Presented in collaboration with Be The Match BioTherapies®
This session will provide an overview of cell and gene therapy product development from proof-of-concept to an FDA (Food and Drug Administration)- approved clinical therapy. Speakers will address technology transfer from the academic or industry research lab to the clinical manufacturing facility. Key strategic contracts and agreements will be described. Steps required for translation to a clinical grade product including scale-up or scale-out, closed manufacturing processes, transition to clinical grade reagents and supplies and assay development will be discussed. Finally, refining the manufacturing process for IND (Investigational New Drug) submission including validation, lot release testing and stability studies will be demonstrated. Examples will include contemporary cell and gene therapy products currently progressing through clinical trials.
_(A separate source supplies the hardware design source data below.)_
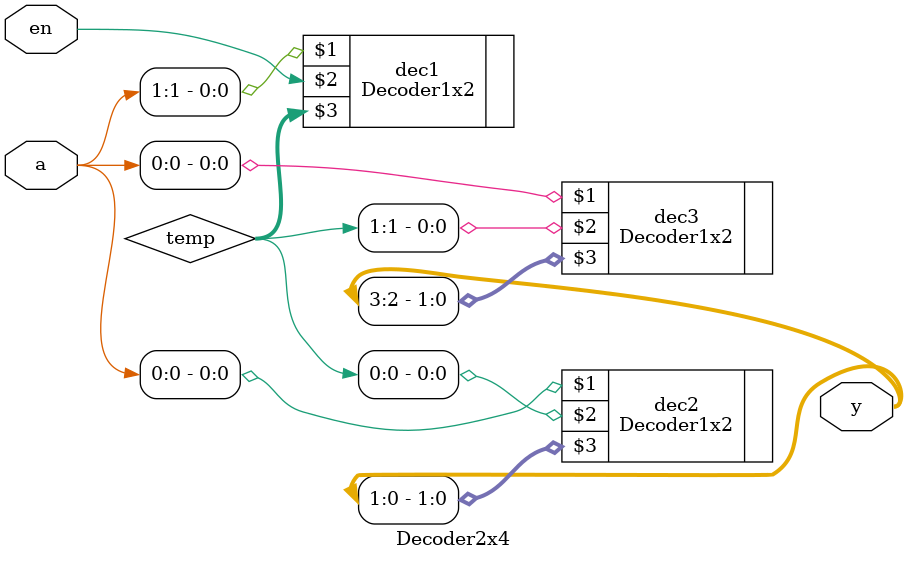
<source format=sv>
module Decoder2x4 (
	input logic [1:0]a,
	input logic en,
	output logic [3:0]y
);
	logic [1:0]temp;
	Decoder1x2 dec1 (a[1] , en, temp);
	Decoder1x2 dec2 (a[0] , temp[0] , y[1:0]);
	Decoder1x2 dec3 (a[0] , temp[1] , y[3:2]);
endmodule


</source>
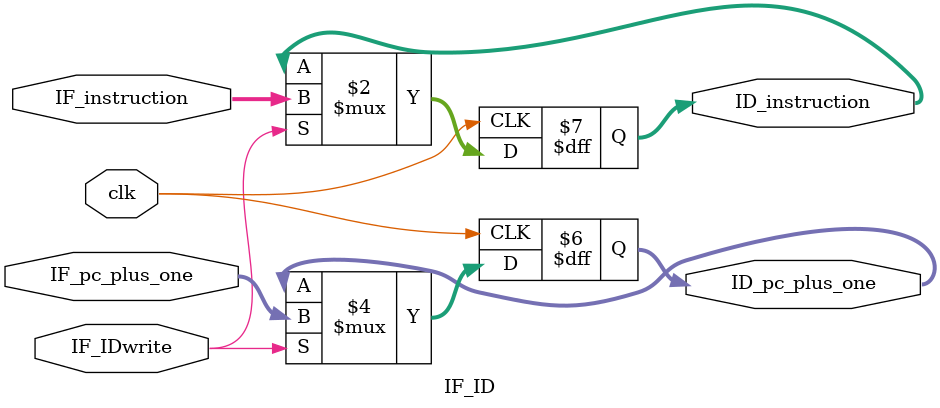
<source format=v>
module IF_ID (  input clk,
                input [18:0] IF_instruction,
                input IF_IDwrite,
                input [7:0] IF_pc_plus_one,
                output reg [7:0] ID_pc_plus_one,
                output reg [18:0] ID_instruction);

    always @(posedge clk) begin
        if (IF_IDwrite) begin
            ID_instruction <= IF_instruction;
            ID_pc_plus_one <= IF_pc_plus_one;
        end
    end

endmodule
</source>
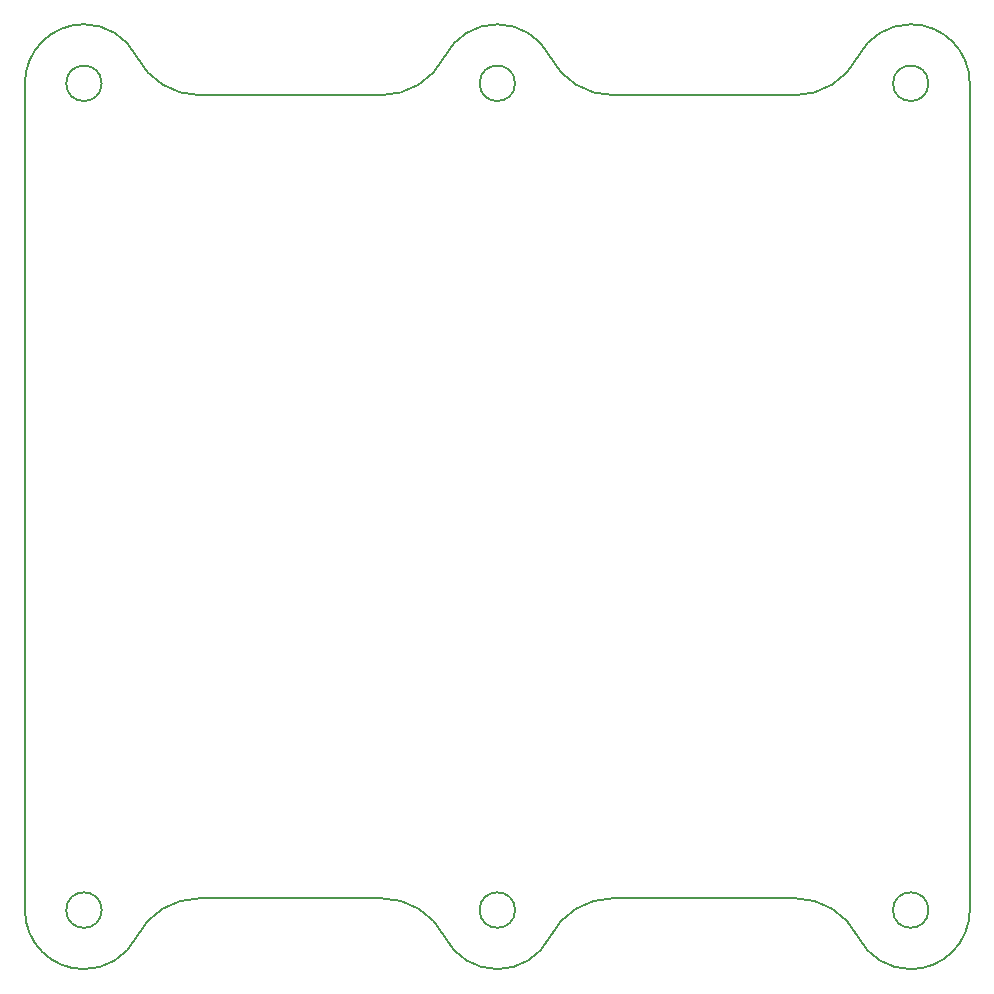
<source format=gm1>
%TF.GenerationSoftware,KiCad,Pcbnew,9.0.0-9.0.0-2~ubuntu24.04.1*%
%TF.CreationDate,2025-03-07T10:49:14+01:00*%
%TF.ProjectId,BackPlane,4261636b-506c-4616-9e65-2e6b69636164,rev?*%
%TF.SameCoordinates,Original*%
%TF.FileFunction,Profile,NP*%
%FSLAX46Y46*%
G04 Gerber Fmt 4.6, Leading zero omitted, Abs format (unit mm)*
G04 Created by KiCad (PCBNEW 9.0.0-9.0.0-2~ubuntu24.04.1) date 2025-03-07 10:49:14*
%MOMM*%
%LPD*%
G01*
G04 APERTURE LIST*
%TA.AperFunction,Profile*%
%ADD10C,0.200000*%
%TD*%
G04 APERTURE END LIST*
D10*
X100565000Y-34870000D02*
G75*
G02*
X97565000Y-34870000I-1500000J0D01*
G01*
X97565000Y-34870000D02*
G75*
G02*
X100565000Y-34870000I1500000J0D01*
G01*
X59065000Y-34870000D02*
G75*
G02*
X64065000Y-29870000I5000000J0D01*
G01*
X103518618Y-107142727D02*
G75*
G02*
X99065000Y-109870000I-4453618J2272727D01*
G01*
X124267042Y-103870000D02*
G75*
G02*
X129611350Y-107142744I-42J-6000000D01*
G01*
X139065000Y-34870000D02*
X139065000Y-104870000D01*
X64065000Y-109870000D02*
G75*
G02*
X59065000Y-104870001I0J5000000D01*
G01*
X129611382Y-32597273D02*
G75*
G02*
X134065000Y-29870000I4453618J-2272727D01*
G01*
X134065000Y-109870000D02*
G75*
G02*
X129611382Y-107142727I0J5000000D01*
G01*
X89246216Y-35870000D02*
X73863030Y-35870000D01*
X135565000Y-104870000D02*
G75*
G02*
X132565000Y-104870000I-1500000J0D01*
G01*
X132565000Y-104870000D02*
G75*
G02*
X135565000Y-104870000I1500000J0D01*
G01*
X64065000Y-29870000D02*
G75*
G02*
X68518618Y-32597273I0J-5000000D01*
G01*
X108863030Y-35870000D02*
G75*
G02*
X103518602Y-32597281I-30J6000100D01*
G01*
X65565000Y-104870000D02*
G75*
G02*
X62565000Y-104870000I-1500000J0D01*
G01*
X62565000Y-104870000D02*
G75*
G02*
X65565000Y-104870000I1500000J0D01*
G01*
X89267041Y-103870000D02*
X73862958Y-103870000D01*
X99065000Y-109870000D02*
G75*
G02*
X94611382Y-107142727I0J5000000D01*
G01*
X135565000Y-34870000D02*
G75*
G02*
X132565000Y-34870000I-1500000J0D01*
G01*
X132565000Y-34870000D02*
G75*
G02*
X135565000Y-34870000I1500000J0D01*
G01*
X108863030Y-35870000D02*
X124287493Y-35870000D01*
X94611382Y-32597273D02*
G75*
G02*
X99065000Y-29870000I4453618J-2272727D01*
G01*
X129611382Y-32597273D02*
G75*
G02*
X124287493Y-35869947I-5344382J2727373D01*
G01*
X103518618Y-107142727D02*
G75*
G02*
X108862960Y-103869964I5344382J-2727273D01*
G01*
X134065000Y-29870000D02*
G75*
G02*
X139065000Y-34870000I0J-5000000D01*
G01*
X108862960Y-103870000D02*
X124267042Y-103870000D01*
X68518618Y-107142727D02*
G75*
G02*
X73862958Y-103869964I5344382J-2727273D01*
G01*
X65565000Y-34870000D02*
G75*
G02*
X62565000Y-34870000I-1500000J0D01*
G01*
X62565000Y-34870000D02*
G75*
G02*
X65565000Y-34870000I1500000J0D01*
G01*
X73863030Y-35870000D02*
G75*
G02*
X68518602Y-32597281I-30J6000100D01*
G01*
X94611382Y-32597273D02*
G75*
G02*
X89246216Y-35869946I-5344382J2727373D01*
G01*
X89267041Y-103870000D02*
G75*
G02*
X94611350Y-107142744I-41J-6000000D01*
G01*
X100565000Y-104870000D02*
G75*
G02*
X97565000Y-104870000I-1500000J0D01*
G01*
X97565000Y-104870000D02*
G75*
G02*
X100565000Y-104870000I1500000J0D01*
G01*
X59065000Y-34870000D02*
X59065000Y-104870001D01*
X68518618Y-107142727D02*
G75*
G02*
X64065000Y-109870000I-4453618J2272727D01*
G01*
X99065000Y-29870000D02*
G75*
G02*
X103518618Y-32597273I0J-5000000D01*
G01*
X139065000Y-104870000D02*
G75*
G02*
X134065000Y-109870000I-5000000J0D01*
G01*
M02*

</source>
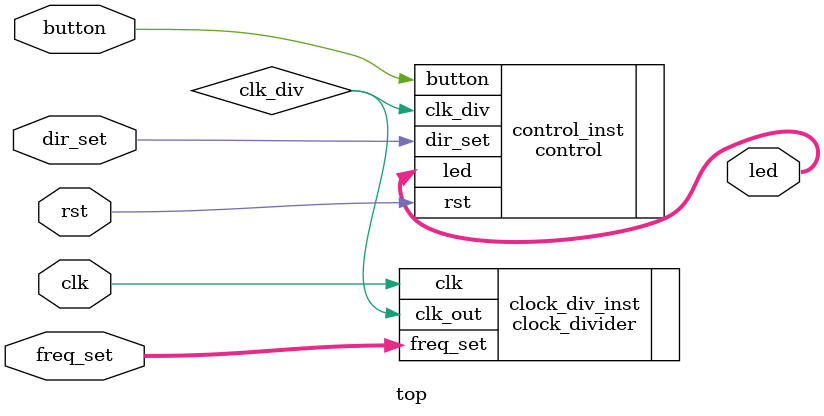
<source format=v>
module top(
    input clk,             // 100MHz时钟
    input rst,             // 异步复位按钮S1
    input button,          // 启停切换按钮S2
    input [1:0] freq_set,  // 频率设置拨码开关SW1-SW0
    input dir_set,         // 方向设置拨码开关SW23
    output [7:0] led       // 输出到LED GLD7~GLD0
);
    wire clk_div;

    // 实例化时钟分频模块
    clock_divider clock_div_inst (
        .clk(clk),
        .freq_set(freq_set),
        .clk_out(clk_div)
    );

    // 实例化控制模块
    control control_inst (
        .rst(rst),
        .button(button),
        .dir_set(dir_set),
        .clk_div(clk_div),
        .led(led)
    );
endmodule
</source>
The speakers are Principal Investigators from three of the five cell processing facilities contracted by The Production Assistance for Cellular Therapies (PACT) Program - a National Heart, Lung, and Blood Institute (NHLBI) funded resource initiative created to provide support for cell therapy-based IND-enabling translational research.
Identify the optimal team for successful cell and gene therapy product development.
Describe how to leverage the skills of your staff to drive the process.
Establish realistic time lines and budgets.
Plan for hurdles and pitfalls with appropriate contingency plans.